The thumbprint of Alan Ayckbourn seems firmly impressed into the pages of playwright Lucinda Coxon’s Happy Now?, right down to the question mark in the title. And for much of its two-plus hours, Coxon’s tragicomic tale of the disintegrating lives of a group of soon-to-be-middle-aged parents (and a close gay pal who speaks of a life we never get to be terribly privy to) is awfully close to Ayckbourn’s level, with Coxon’s gift for lacerating snipes and inside-out bourgie observations.

As a piece of writing, Happy Now? is often blessedly free of “influence” flourishes, with the musings of its reasonably articulate characters only occasionally veering into writerly wish fulfillment. But it’s truly a pity that director Liz Diamond (operating on Narelle Sissons’s confusing, projection-heavy, busy-yet-not-at-all set) lets down the material by allowing it to breathe a bit too much. It’s admirable to allow for such naturalism here, but it also blunts some of Coxon’s writing and its button moments seem to suffer as a result. When our central couples get together for their dinner parties in a few key scenes (complete with “peasant food,” as one character calls it), the room seems airless when it should be buoyant and vice versa, and its slow-building crescendos of marital woe begin to feel unearned. When the crueler of the two husbands compares his wife to a “bloody double blank” domino, it should sting like a sunburn, but because the evening has been crawling to such moments of revelation instead of leaping, it barely warrants a little itch.

Thankfully, much of the cast is up to the challenge of the piece, with special mentions to Mary Bacon and Kelly AuCoin, sympathetically embodying the central couple dealing in near-death parents , kids’ birthday parties, and the former’s building desire to possibly stray.

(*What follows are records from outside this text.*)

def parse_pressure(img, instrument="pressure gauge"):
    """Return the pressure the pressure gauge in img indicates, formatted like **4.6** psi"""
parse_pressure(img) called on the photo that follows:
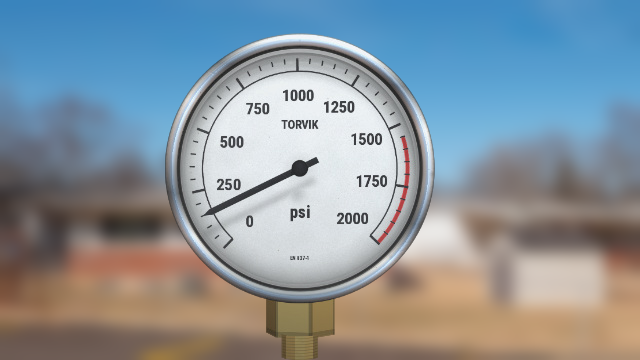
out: **150** psi
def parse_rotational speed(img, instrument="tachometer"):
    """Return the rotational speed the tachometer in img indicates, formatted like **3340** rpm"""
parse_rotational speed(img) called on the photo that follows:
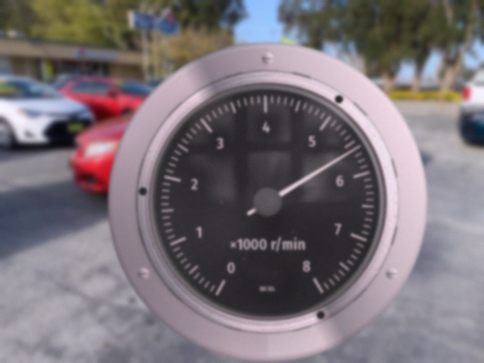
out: **5600** rpm
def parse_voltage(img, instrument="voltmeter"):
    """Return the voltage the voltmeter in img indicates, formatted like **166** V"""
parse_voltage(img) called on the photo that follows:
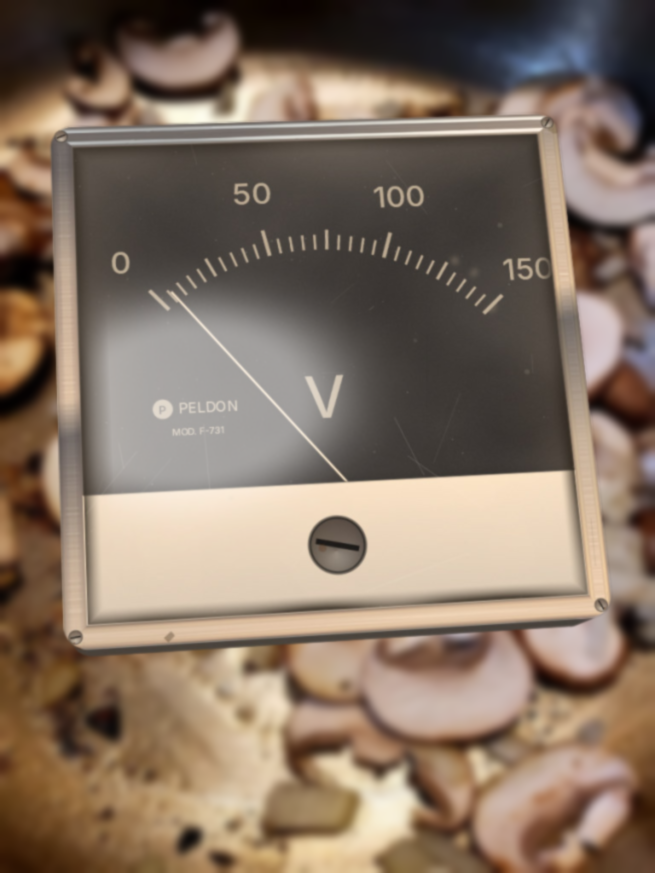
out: **5** V
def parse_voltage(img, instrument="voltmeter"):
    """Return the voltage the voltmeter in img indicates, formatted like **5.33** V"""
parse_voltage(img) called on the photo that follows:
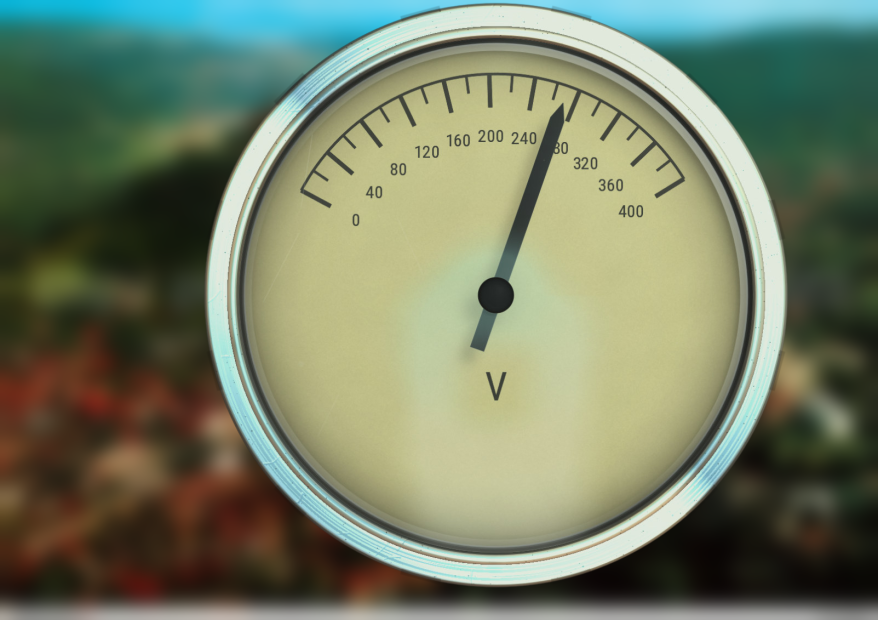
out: **270** V
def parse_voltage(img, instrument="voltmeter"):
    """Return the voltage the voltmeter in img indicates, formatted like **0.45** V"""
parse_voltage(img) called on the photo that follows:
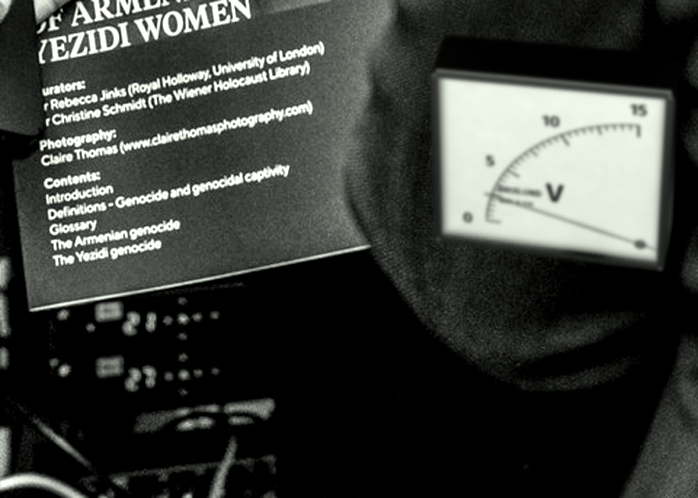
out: **2.5** V
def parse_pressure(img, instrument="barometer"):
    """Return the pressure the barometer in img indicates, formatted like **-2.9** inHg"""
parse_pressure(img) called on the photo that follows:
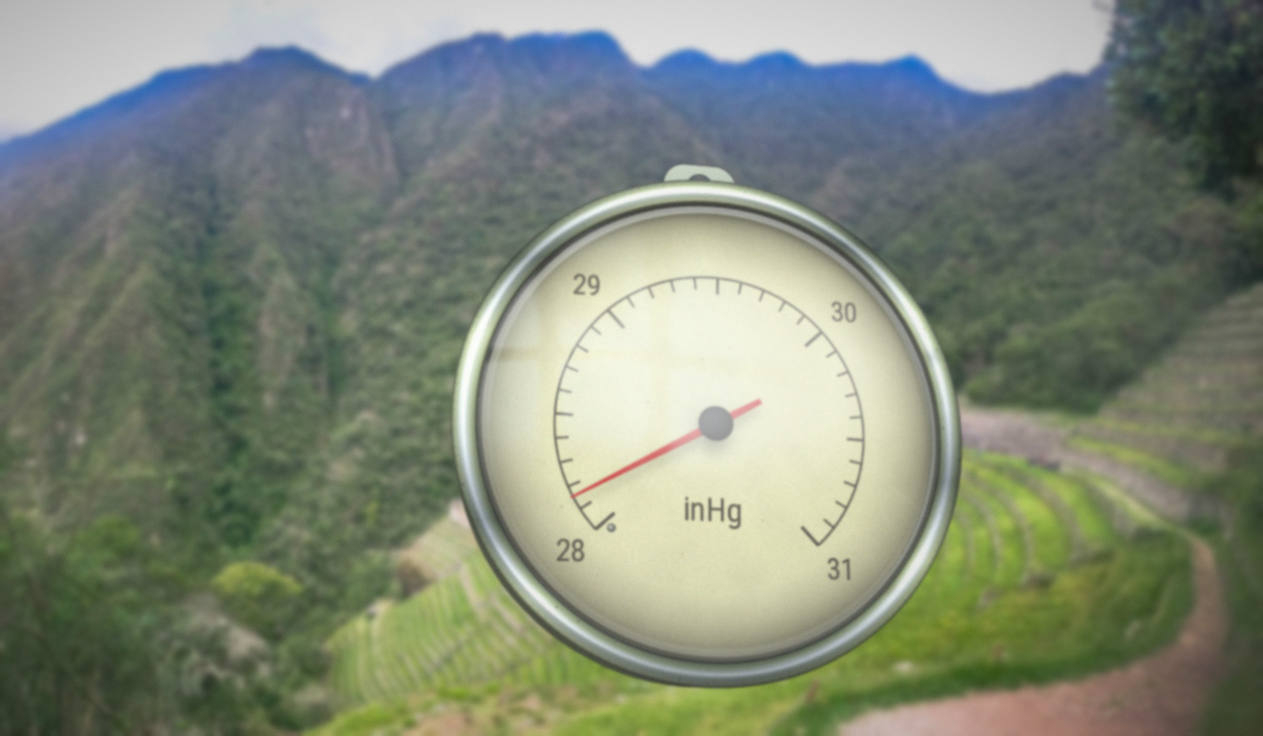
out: **28.15** inHg
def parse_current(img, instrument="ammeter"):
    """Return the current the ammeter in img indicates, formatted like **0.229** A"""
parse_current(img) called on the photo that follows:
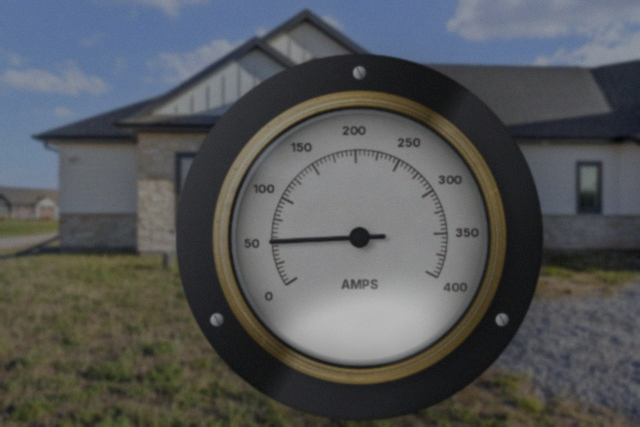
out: **50** A
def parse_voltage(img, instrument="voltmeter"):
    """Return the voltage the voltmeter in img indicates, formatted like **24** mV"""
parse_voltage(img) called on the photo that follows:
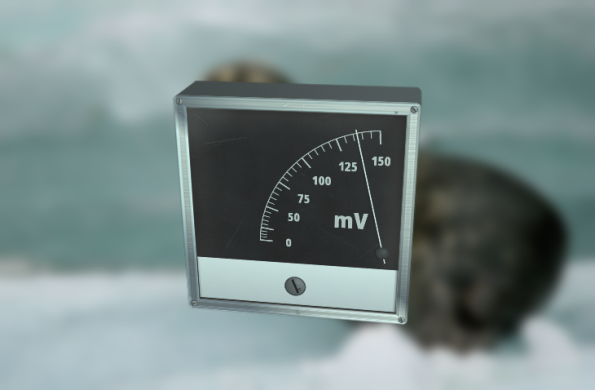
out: **137.5** mV
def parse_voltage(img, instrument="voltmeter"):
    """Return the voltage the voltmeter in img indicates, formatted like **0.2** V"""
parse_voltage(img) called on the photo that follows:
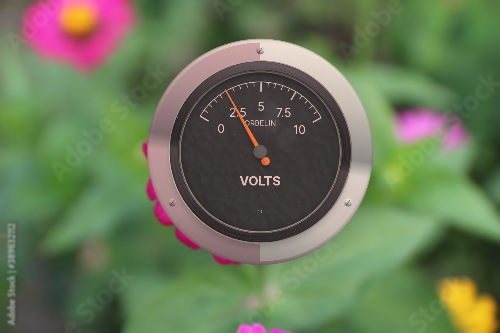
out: **2.5** V
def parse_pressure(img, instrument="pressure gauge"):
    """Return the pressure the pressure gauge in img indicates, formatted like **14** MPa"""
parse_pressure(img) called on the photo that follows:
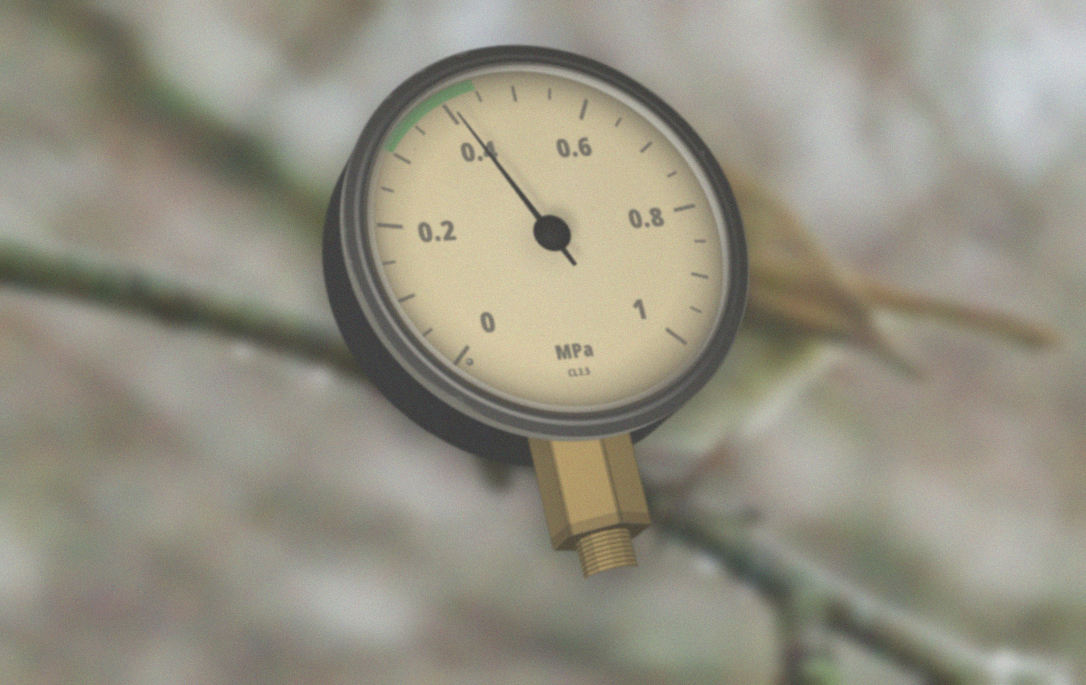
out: **0.4** MPa
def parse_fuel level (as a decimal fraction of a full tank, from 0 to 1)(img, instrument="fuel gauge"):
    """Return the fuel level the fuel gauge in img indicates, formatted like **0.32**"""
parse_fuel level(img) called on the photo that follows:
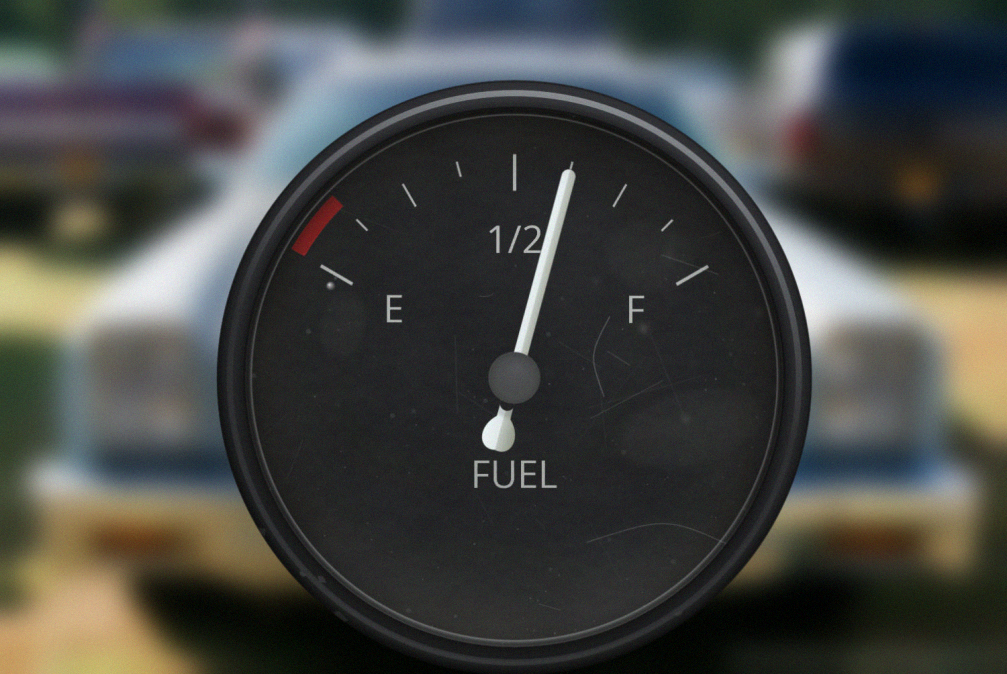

C.J. Wilson, in a few scenes as a rascally, married player in love with conquesting, is refreshingly conceived, and in a difficult role because of its sketchiness, Brian Keane brings shades of decency and color to the aforementioned gay hanger-on, blessedly without any swishy prancing or scene-stealing phoniness to make the character more than what it is. (The less said about Joan McIntosh as Bacon’s wonky, guilt-tripping mother the better, as she seems to have wandered in from the Grace Zabriskie School of Mannered Loons.)

Plays where couples squabble over kids and seethe with discomfort over being married seem all the rage of late (Tony-winning God of Carnage is still going strong on Broadway with yet another cast coming in next month), and soon we will tire of them just as we once did the vampire musical, but Happy Now? is certainly capable—at least for now—of resigned audience contentment, if not full-blown happiness.